As a kid in Phoenix my parents forbid setting the thermostat below 80, unless the humidity outside was low enough we could use the swamp cooler instead of the air conditioner.

Now I'm comfortable at 78 with a ceiling fan, to me 75 is cold and 70 would be freezing


Nahh, I just run hot. I've lived in a shared place where I don't control the thermostat and the person who does was loathe to let it go above 77 degrees. After months on end, I'd still get uncomfortably warm in such a temperature. On the other hand, I can sit comfortably in 55 degrees in short sleeves with wind. I also have very low body fat, so that's not the culprit either. Believe it or not, people have different preferences and optimal temperatures.

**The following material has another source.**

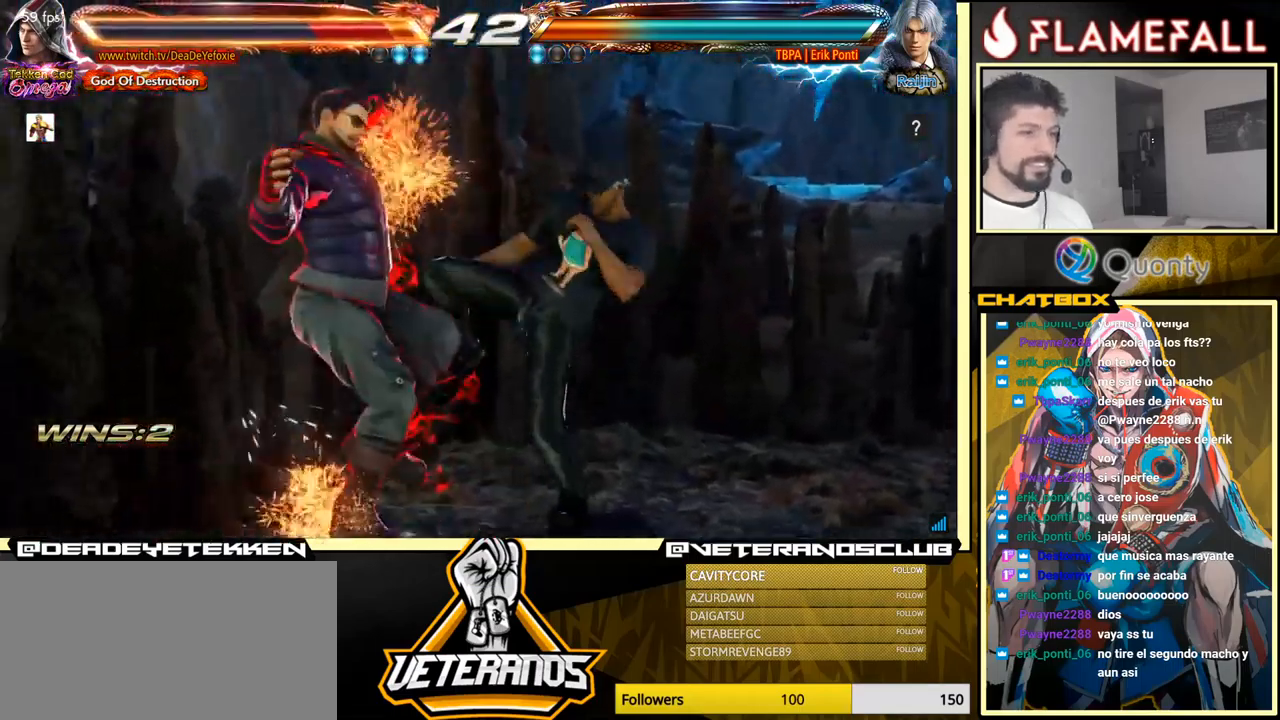
{"buttons": [], "left_stick": "center", "events": []}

I just wish everyone would err far to the side of cold: you can always put on a jacket; I can't keep taking clothing off.

Given the amount of environmental damage that energy production causes, expending huge amounts of energy to keep a large volume of space at a precise temperature rather than being a little flexible in how you dress seems pretty selfish to me. (If there was an appropriate Pigovian tax in place then I'd say fair enough, it's your money).

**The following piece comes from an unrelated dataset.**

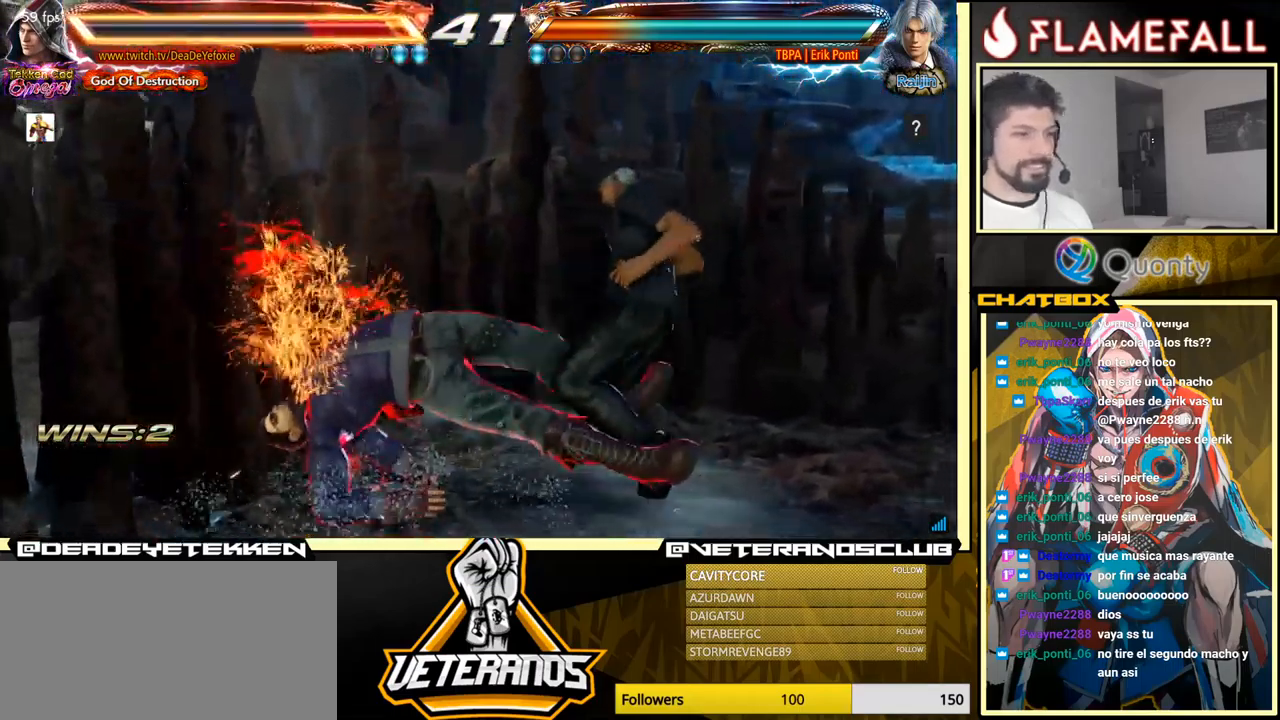
{"buttons": [], "left_stick": "center", "events": []}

I wish the boss would accept that, workplace dress code means blasting the A/C all summer.

But what is the point of cooling your apartment to 65 Fahrenheit, when there's 90 degrees outside? In summer you would still wear shorts and t-shirt when inside, not sweatpants and hoodie, right? Setting AC to 75 degrees instead would be much more reasonable.

One difference, and part of the appeal, is how quickly you cool off after being outside for a long time.

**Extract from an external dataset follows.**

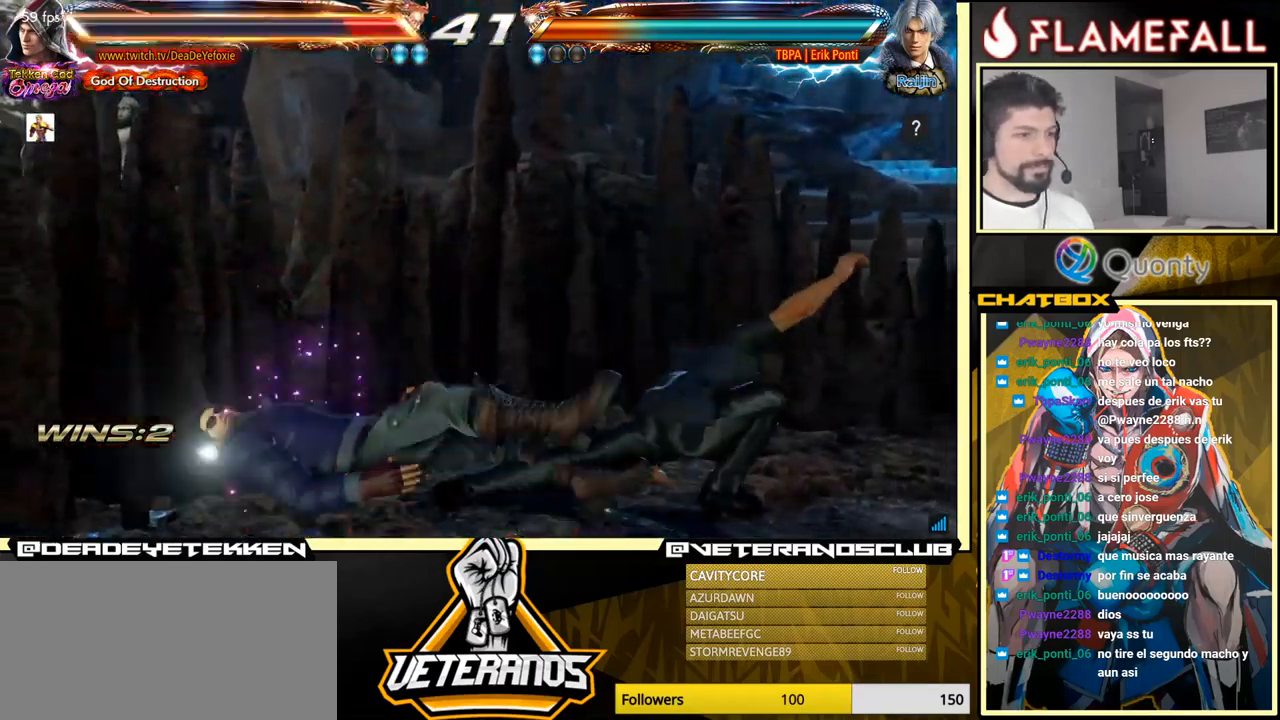
{"buttons": [], "left_stick": "center", "events": []}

Let's say it's 100°F, and you're outdoors for 2 hours. You feel lethargic and sapped of energy, and you look forward to going inside. When you finally do, you get a gigantic cold beverage, take off your shoes, plop down on the couch, and wait to feel normal again. It might take 30 minutes before you start to get there.

If it's 65°F inside, this process happens faster than if it's 75°F.

No doubt, the moment you get inside, you already feel better whether it's 65°F or 75°F because neither one is 100°F. But if you're alternating between inside and outside a lot, colder is still preferable.


Actually I find that if I'm acclimated to 90-degree temperatures it doesn't take very long for me to cool down in 75-degree temperatures at all. That's how acclimatization works, after all. You get used to the temperature and your body doesn't perceive it as hot or cold anymore.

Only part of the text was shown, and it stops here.